Texto propuesto:
┌──
Considerando las dimensiones de la tabla, esta llegaba prácticamente hasta el filo de la torta, lo justo para quedar enmascarada. De manera que al segundo bocado ya estaba yo mordisqueando la madera. No percibí signos de cachondeo a mi alrededor, ya sea porque estaba ensimismado en tan ardua tarea, o porque los que estaban al corriente de la burla actuaban con exquisito disimulo, o ambas cosas. Pasaban los minutos y yo, que soy de comer muy rápido, más bien de engullir, no apreciaba ningún progreso en la deglución del manjar. La torta seguía siendo igual de grande que cuando empecé. Ya habían terminado de comer hasta las primas y yo seguía dale que dale, aunque inasequible al desaliento; no me cansaba, pero ya la torta empezaba a saberme un tanto a queso manchego y a serrín. No sé porqué, pero creo que Charles Chaplin cuando se comió la suela de una bota, con sus clavos, sacó más provecho que yo. No recuerdo quien decidió dar por finalizada la función; desde luego no fui yo, que hubiese seguido tenazmente en la tarea, hasta obtener algún fruto, tampoco fue mi abuelo que no dijo ni mú, ni antes, ni durante, ni después; era un poco calzonazos.
└──
Actividades:
[A] En el relato de la torta, ¿a qué empezaba a saber la torta después de un buen rato comiendo?
[B] Prolonga el relato de la torta a partir de su última oración.

Registros de una colección de datos:
┌──
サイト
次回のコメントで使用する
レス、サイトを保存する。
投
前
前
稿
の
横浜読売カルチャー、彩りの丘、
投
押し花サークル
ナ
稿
└──
Respuestas por tarea:
[A] A queso manchego y a serrín.

[B]
Debo decir, ahora, tras analizar los hechos con perspectiva, que la operación torta, estuvo esmeradamente diseñada, con premeditación y alevosía como suele decirse. Estoy convencido que la elaboración de la torta requirió una depurada técnica, laboriosos esfuerzos y, probablemente, diversos intentos. El conjunto de la operación, considerados todos sus matices: filosóficos, gastronómicos, pedagógicos, jurídicos, dramáticos, artísticos, psicológicos, etc., que los tenía, le hubiese valido hoy a mi abuelastra una cátedra en la Complu, como las de Irene Montero o la mujer de Pedro Sánchez.

Frivolidades aparte, la enseñanza primordial que extraje de esa experiencia fue que hay que desconfiar: de ciertas personas y de la apariencia engañosa de las cosas. Yo entonces no había leído a Virgilio, pero cuando al cabo de los años, estudiando preu, tuvimos que traducir la Eneida, pude comprender perfectamente el engaño griego y compadecerme de los troyanos, que aprendieron, como yo, a expensas de su candidez, amargamente, cómo un bello presente puede contener la maldad en su interior. Timeo danaos et dona ferentes..., lástima que no lo hubiese sabido entonces. Algo parecido me sucedió cuando estudié a Kant, aquello de la distinción entre la ‘cosa’ y la ‘cosa en sí’, que a algunos compañeros se le atragantaba, a mí me resultaba cristalino: a mí sólo se me atragantaba la cosa en sí: ¡la torta!, imposible conocer su esencia de modo apriorístico.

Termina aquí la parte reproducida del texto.